__TEXT SEGMENT__
-*-

Maid Marian supports Life Cycle 6


May 18th, 2016

In the middle of planning her wedding to fiancé Tim, Dr Sally Chappell was diagnosed with breast cancer. Talk of dresses and honeymoons turned to doctors and chemotherapy but, with the support of her family, she has completed her treatment and is now back to the job of arranging the wedding.

Now the mum-of-one who is also Nottingham’s official Maid Marian, is asking others to help support Life Cycle 6, the University’s annual fundraiser, led by the Vice-Chancellor, which this year is hoping to raise £1 million for breast cancer research at the University.

Dr Chappell, 38, of Beeston, was diagnosed with stage four breast cancer in July 2015. She had noticed changes in her breasts which had prompted her to go to her local GP. As soon as she begin tests to diagnose the cause she said she feared it was cancer. But Dr Chappell, who works as a lecturer and researcher in Human Molecular Genetics at the School of Life Sciences at The University of Nottingham, received a double blow when specialists confirmed that it was cancer and it had also spread to her bones and liver.

She started radiotherapy at the end of last year and has now completed the course although is still on medication. Incredibly she continued to work during her treatment and, despite her hair loss, she continued appearances alongside her fiancé Tim Pollard who is the City’s official Robin Hood. She said: “I was very lucky that I tolerated chemotherapy quite well, so I could continue to go to work. Carrying on with work took my mind off everything. I have always been quite determined (some people may say stubborn). Life is for living and when things get in the way, you’ve got to jump over the barriers. I was Nottingham’s official Maid Marian before I lost my hair. Now I just do it in a wig.”

Dr Chappell said: “There is such a great academic and clinical community in Nottingham. They have the big ideas they just need to money to make a difference. As a researcher I’d thought about research from a patient’s view before, but it’s interesting to now have that dual perspective and personal experience. It’s quite reassuring that I know scientists are thinking of the patient at the end of it. Researchers have the patient’s best interests at heart. From a personal perspective, it would be nice to know that breast cancer isn’t a death sentence. I think that a realistic goal would be to treat it so that it doesn’t get any worse, even at the late stage that mine is at. I think that would be good; to stop it spreading further.”

-*-

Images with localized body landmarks

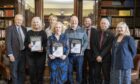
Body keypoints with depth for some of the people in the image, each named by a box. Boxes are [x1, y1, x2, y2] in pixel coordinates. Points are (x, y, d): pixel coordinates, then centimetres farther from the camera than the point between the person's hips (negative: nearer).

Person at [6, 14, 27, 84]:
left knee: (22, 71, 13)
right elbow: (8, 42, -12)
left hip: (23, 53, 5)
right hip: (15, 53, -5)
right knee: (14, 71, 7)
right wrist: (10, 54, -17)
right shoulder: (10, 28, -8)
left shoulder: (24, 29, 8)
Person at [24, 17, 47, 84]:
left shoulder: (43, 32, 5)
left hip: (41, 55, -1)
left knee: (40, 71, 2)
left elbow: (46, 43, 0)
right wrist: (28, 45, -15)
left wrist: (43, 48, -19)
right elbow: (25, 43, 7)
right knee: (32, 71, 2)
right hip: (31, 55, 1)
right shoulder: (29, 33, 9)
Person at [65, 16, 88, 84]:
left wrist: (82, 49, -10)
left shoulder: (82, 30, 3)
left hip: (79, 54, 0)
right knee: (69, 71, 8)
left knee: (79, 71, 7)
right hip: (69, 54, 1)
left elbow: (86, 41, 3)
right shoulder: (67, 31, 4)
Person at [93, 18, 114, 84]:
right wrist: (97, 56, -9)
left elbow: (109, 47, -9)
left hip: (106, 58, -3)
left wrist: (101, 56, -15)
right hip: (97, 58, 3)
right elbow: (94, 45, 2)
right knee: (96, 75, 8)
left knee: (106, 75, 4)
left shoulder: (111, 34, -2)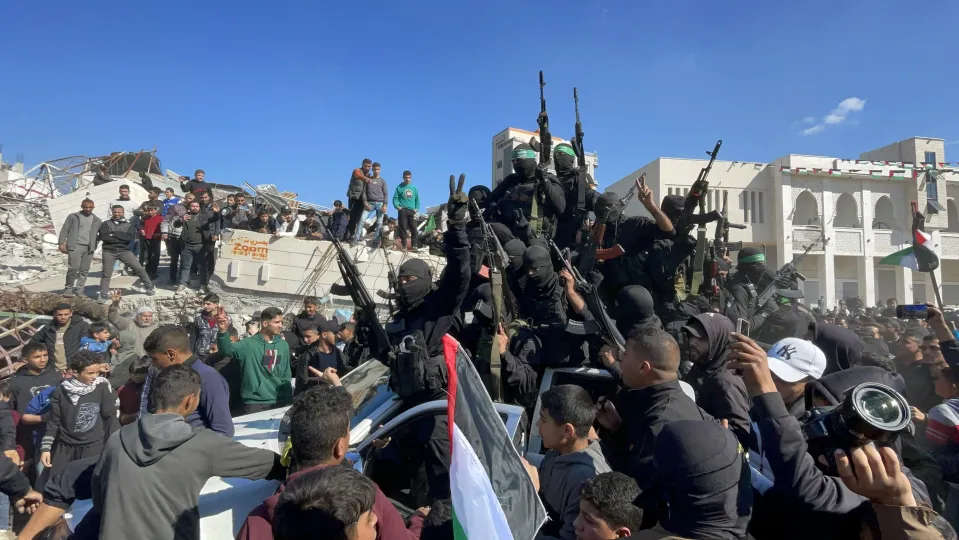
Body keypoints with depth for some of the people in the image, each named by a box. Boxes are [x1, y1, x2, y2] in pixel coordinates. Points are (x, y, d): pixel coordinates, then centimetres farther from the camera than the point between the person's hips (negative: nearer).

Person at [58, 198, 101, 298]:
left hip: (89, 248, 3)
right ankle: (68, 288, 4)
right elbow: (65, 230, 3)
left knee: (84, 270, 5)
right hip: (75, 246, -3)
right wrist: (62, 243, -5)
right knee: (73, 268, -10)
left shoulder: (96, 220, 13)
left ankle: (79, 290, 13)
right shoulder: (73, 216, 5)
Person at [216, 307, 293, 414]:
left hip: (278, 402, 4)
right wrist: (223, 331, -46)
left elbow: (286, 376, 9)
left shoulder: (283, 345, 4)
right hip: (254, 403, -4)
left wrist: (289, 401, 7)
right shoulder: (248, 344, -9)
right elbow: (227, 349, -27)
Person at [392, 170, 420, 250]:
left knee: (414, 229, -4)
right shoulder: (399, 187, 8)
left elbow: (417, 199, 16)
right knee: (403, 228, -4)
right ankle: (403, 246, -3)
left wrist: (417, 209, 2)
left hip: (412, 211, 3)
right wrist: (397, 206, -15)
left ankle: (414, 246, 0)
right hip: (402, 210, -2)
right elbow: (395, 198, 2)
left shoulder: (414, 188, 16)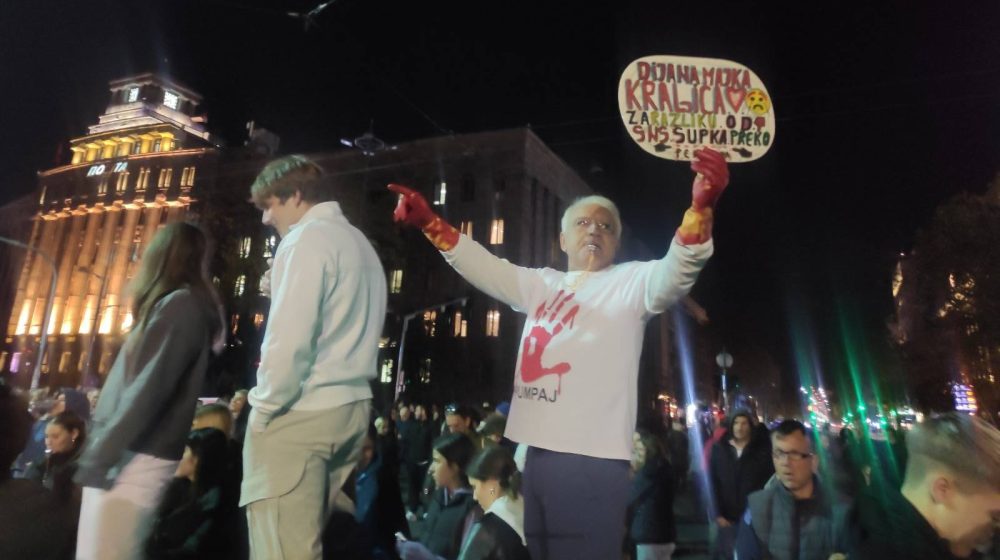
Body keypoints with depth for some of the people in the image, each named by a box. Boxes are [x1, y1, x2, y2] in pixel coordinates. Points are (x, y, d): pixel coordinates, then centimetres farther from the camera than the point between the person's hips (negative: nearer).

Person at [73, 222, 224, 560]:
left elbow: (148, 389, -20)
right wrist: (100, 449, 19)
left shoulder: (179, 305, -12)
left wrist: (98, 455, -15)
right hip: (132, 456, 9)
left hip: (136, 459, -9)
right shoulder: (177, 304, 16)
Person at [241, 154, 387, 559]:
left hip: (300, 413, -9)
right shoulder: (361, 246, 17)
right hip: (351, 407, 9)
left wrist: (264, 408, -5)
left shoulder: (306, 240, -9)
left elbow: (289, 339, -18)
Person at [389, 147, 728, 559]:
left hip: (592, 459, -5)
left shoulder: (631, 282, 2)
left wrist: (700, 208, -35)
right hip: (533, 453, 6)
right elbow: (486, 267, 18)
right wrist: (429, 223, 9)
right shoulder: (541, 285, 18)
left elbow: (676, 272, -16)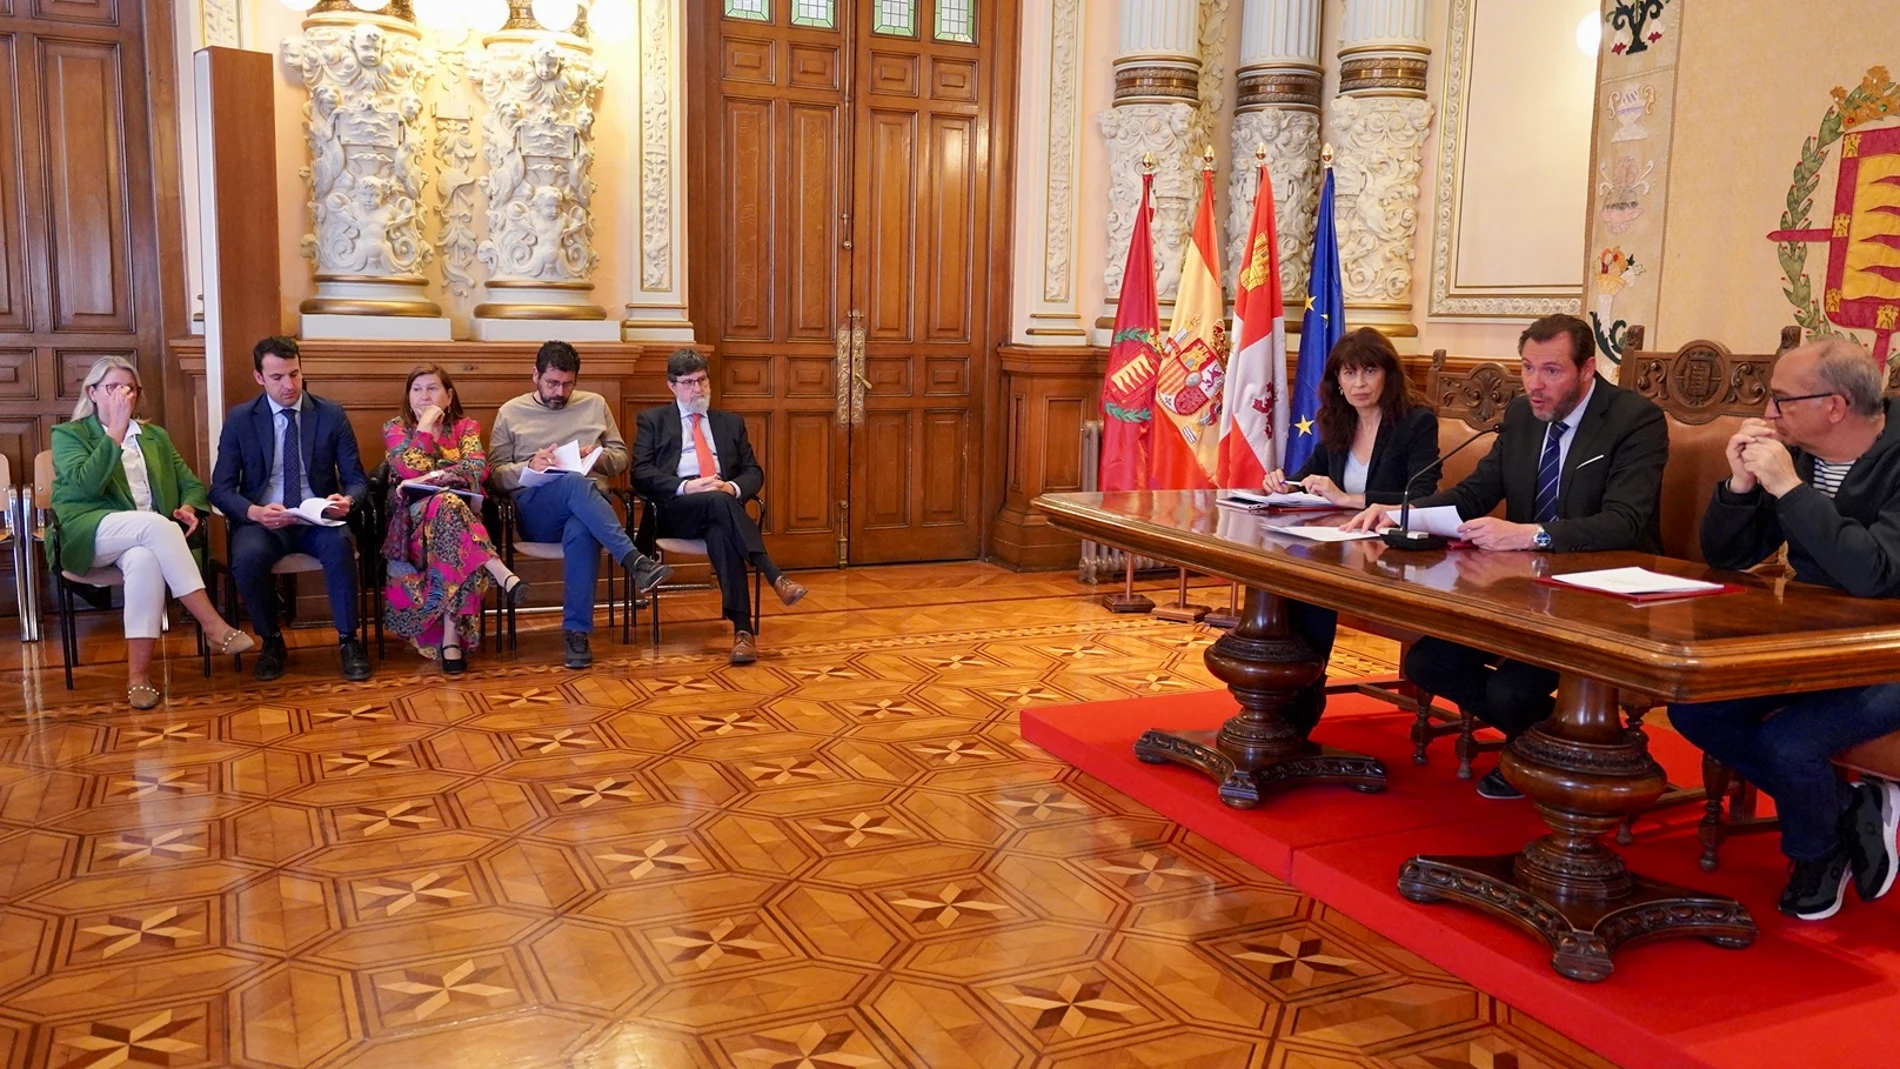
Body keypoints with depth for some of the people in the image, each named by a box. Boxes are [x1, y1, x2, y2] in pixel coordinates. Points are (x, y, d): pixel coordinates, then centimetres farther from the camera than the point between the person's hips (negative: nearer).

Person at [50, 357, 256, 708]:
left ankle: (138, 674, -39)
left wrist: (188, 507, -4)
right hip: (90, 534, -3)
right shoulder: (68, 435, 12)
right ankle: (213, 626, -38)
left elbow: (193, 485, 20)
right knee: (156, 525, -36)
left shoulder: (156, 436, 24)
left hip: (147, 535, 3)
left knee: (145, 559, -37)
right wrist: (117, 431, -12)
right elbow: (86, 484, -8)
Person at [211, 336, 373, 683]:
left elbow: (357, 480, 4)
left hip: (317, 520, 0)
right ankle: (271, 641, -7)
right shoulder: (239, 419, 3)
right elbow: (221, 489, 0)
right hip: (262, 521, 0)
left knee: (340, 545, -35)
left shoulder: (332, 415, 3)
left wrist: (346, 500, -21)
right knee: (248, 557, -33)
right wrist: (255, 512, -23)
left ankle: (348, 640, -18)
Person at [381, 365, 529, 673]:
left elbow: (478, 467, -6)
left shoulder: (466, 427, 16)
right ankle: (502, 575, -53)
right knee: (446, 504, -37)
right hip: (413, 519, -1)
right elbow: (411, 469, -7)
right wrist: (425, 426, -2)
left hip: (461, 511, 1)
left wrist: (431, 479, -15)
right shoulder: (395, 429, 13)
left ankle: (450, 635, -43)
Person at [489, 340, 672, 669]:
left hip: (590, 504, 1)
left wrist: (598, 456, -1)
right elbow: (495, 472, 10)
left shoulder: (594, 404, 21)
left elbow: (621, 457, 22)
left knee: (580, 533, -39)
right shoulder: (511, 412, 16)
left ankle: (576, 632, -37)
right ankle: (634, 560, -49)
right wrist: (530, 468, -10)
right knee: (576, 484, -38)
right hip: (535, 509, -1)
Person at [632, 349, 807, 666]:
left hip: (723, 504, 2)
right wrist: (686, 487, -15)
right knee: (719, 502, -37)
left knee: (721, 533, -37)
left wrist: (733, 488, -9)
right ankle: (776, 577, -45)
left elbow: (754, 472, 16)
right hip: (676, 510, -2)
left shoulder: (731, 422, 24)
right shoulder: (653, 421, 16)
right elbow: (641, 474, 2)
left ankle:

-*-

__REQUIREMENT 1__
From the article on Dr Sally Chappell and Life Cycle 6, reproduce the passage starting with "Dr Chappell, 38, of" and going on through "bones and liver.".
__REQUIREMENT 2__
Answer these questions from the article on Dr Sally Chappell and Life Cycle 6:
(a) How much is Life Cycle 6 hoping to raise this year, and for what?
(b) To which parts of the body had Dr Chappell's cancer spread when specialists confirmed it?
(c) Who is the City's official Robin Hood?
__REQUIREMENT 3__
Continue the article on Dr Sally Chappell and Life Cycle 6 from the point where it stops.

__EXERCISE ANSWER 1__
Dr Chappell, 38, of Beeston, was diagnosed with stage four breast cancer in July 2015. She had noticed changes in her breasts which had prompted her to go to her local GP. As soon as she begin tests to diagnose the cause she said she feared it was cancer. But Dr Chappell, who works as a lecturer and researcher in Human Molecular Genetics at the School of Life Sciences at The University of Nottingham, received a double blow when specialists confirmed that it was cancer and it had also spread to her bones and liver.

__EXERCISE ANSWER 2__
(a) £1 million, for breast cancer research at the University.
(b) Her bones and liver.
(c) Tim Pollard, Dr Chappell's fiancé.

__EXERCISE ANSWER 3__
Life Cycle 6 includes a team of University staff undertaking a gruelling 1,400 mile endurance bike ride this August to the four corners of Britain to help raise funds for breast cancer research. As well as sponsoring the endurance cyclists and taking part in the community bike ride, the University is encouraging people to hold their own fundraising events such as bake sales, dress down days, sky dives and charity discos. A list of ideas and more information features on the Life Cycle website.

Dr Chappell will also be attending Meet the Researchers – a free event on Saturday 21 May to give people a behind the scenes look at world leading research into breast cancer. The public are welcome to turn up to Queen’s Medical Centre on the day but to secure a view of the laboratories, please register by Friday 20 May 2016. The Meet the Researchers event is part of the Research and Innovation Showcase 2016 – a series of events and exhibitions organised by Nottingham University Hospitals NHS Trust, The University of Nottingham and Nottingham Trent University, that showcase the life-changing world-class medical research taking place in Nottingham.